Turkey

Turkey’s descent

The news coming out of Turkey now is as bad as can be.  Anne Appelbaum was on The World Tonight comparing the situation to a Bolshevik purge, when Lenin would keep a list of “future enemies” to be liquidated when the time was ripe – in this case secularists and Kemalists.

In the latest developments on Tuesday, the government fired more than 15,000 employees at the education ministry, sacked 257 officials at the prime minister’s office and 492 clerics at the directorate for religious affairs. Additionally, more than 1,500 university deans were asked to resign.

It followed the firing of nearly 8,800 policemen, and the arrests of 6,000 soldiers, 2,700 judges and prosecutors, dozens of governors, and more than 100 generals – or just under one-third of the general corps.

Some 20 news websites critical of the government have also been blocked.

According to a poll published in the Financial Times, one third of the Turkish population believe Erdogan was behind the coup.

Wikileaks is going to release 800,000 secret documents including 300,000 emails from the AKP up to 7 July.  That may throw some light on the events of last Friday though that it will do much for Erdogan’s paranoia.  I wonder if he will attempt the full Putin and make Assange glad of his shelter in the Ecuadorean embassy.

UPDATE:-


Tensions between Turkey and Washington explored here.

Gulen’s lawful permanent residency in Pennsylvania has been a thorn in the side of Turkish-US relations for some time, with Ankara demanding his extradition and Washington refusing in the absence of a formal application and of evidence implicating Gulen.

US Secretary of State John Kerry revealed after the coup attempt that Ankara has not lodged such a formal application, despite countless calls by the Turkish government for him to be expelled to Turkey.

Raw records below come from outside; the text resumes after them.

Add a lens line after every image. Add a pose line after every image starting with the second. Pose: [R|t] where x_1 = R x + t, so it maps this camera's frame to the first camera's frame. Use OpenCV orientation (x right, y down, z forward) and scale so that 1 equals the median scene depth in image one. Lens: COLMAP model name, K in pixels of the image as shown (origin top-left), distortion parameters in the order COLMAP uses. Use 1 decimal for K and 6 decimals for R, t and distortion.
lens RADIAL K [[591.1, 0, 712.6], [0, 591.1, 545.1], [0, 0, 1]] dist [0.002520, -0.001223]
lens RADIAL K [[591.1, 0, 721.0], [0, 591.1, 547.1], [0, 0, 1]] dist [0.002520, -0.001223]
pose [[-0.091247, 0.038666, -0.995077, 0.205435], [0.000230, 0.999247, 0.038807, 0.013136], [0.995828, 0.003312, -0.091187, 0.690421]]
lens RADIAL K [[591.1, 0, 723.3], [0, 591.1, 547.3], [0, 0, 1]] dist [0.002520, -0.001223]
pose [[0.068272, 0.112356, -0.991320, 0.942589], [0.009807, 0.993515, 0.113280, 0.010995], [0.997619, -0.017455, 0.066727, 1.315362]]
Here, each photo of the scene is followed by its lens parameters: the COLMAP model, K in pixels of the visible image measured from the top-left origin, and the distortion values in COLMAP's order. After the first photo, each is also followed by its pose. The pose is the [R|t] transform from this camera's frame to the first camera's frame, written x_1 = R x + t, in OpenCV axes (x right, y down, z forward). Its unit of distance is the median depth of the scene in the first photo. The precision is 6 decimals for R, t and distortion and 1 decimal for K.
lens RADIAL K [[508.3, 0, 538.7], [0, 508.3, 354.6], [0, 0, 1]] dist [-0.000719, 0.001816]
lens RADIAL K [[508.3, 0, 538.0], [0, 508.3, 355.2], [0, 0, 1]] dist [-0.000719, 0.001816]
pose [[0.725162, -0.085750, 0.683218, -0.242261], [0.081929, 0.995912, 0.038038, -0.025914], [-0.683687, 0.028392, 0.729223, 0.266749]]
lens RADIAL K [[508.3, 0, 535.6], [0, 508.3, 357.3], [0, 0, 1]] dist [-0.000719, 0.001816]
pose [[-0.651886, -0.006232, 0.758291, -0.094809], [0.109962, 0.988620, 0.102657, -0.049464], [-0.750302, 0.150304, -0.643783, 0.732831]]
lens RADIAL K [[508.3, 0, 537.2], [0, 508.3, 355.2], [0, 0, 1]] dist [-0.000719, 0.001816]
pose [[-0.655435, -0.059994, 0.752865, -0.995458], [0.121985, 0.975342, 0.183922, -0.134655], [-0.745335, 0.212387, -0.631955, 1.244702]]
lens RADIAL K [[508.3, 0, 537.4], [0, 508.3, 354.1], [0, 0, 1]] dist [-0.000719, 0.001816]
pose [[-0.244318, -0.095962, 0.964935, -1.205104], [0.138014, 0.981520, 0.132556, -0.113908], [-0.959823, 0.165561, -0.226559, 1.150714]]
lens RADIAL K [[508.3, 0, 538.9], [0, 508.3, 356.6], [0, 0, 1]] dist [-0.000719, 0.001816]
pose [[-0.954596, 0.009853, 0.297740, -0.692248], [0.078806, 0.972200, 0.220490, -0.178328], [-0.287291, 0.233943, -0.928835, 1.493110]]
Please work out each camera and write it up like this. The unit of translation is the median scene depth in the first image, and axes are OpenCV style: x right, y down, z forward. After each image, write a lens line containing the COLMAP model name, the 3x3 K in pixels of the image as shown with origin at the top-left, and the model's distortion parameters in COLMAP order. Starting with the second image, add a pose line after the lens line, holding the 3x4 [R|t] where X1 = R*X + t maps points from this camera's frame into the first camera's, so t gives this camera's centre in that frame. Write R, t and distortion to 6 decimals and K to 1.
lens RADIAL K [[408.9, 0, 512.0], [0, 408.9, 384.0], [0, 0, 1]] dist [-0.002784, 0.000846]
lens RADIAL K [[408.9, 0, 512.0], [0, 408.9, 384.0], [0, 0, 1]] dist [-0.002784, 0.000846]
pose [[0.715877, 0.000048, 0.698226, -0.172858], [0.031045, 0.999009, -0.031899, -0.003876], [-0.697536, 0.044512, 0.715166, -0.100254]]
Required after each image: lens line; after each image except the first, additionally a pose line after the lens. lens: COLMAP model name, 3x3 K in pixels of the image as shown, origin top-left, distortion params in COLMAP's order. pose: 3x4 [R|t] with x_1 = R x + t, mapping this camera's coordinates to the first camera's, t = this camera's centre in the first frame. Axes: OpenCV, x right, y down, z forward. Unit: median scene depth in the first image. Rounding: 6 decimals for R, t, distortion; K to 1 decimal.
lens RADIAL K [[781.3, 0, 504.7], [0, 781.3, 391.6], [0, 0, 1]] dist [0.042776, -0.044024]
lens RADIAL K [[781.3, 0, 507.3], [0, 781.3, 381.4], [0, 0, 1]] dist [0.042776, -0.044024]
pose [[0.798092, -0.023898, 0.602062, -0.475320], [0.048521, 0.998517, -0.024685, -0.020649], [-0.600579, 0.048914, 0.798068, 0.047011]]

A Western diplomat in Ankara, who requested anonymity, told Al-Monitor, “Erdogan is behaving like a vengeful sultan by demanding Gulen be sent to him in chains with no regard to international law on extraditions.”

Erdogan — blinded by anger after news that the perpetrators of the coup had sent a team to the resort town of Marmaris, where he had been on holiday, to allegedly kill him — is in no mood to accept legalistic arguments regarding Gulen’s extradition. He and Prime Minister Binali Yildirim repeated calls to Washington after the failed coup, using language that suggested the matter will determine the future of Turkish-US ties.

Addressing supporters in Istanbul July 16, Erdogan railed, “I call on the United States and President Barack Obama: Dear Mr. President, I told you this before, either arrest Fethullah Gulen or return him to Turkey. You didn’t listen.” He continued, “Now after this coup attempt I call on you again. Hand over the person in Pennsylvania to Turkey.”

Arguing that Turkey had extradited every terrorist suspect Washington requested, Erdogan said the United States should behave similarly if it considered Turkey a strategic ally. Yildirim was more direct in a July 18 statement, asserting the Gulen issue would be the test of Washington’s friendship. “Any country that stands behind Fethullah Gulen is not our friend,” Yildirim said.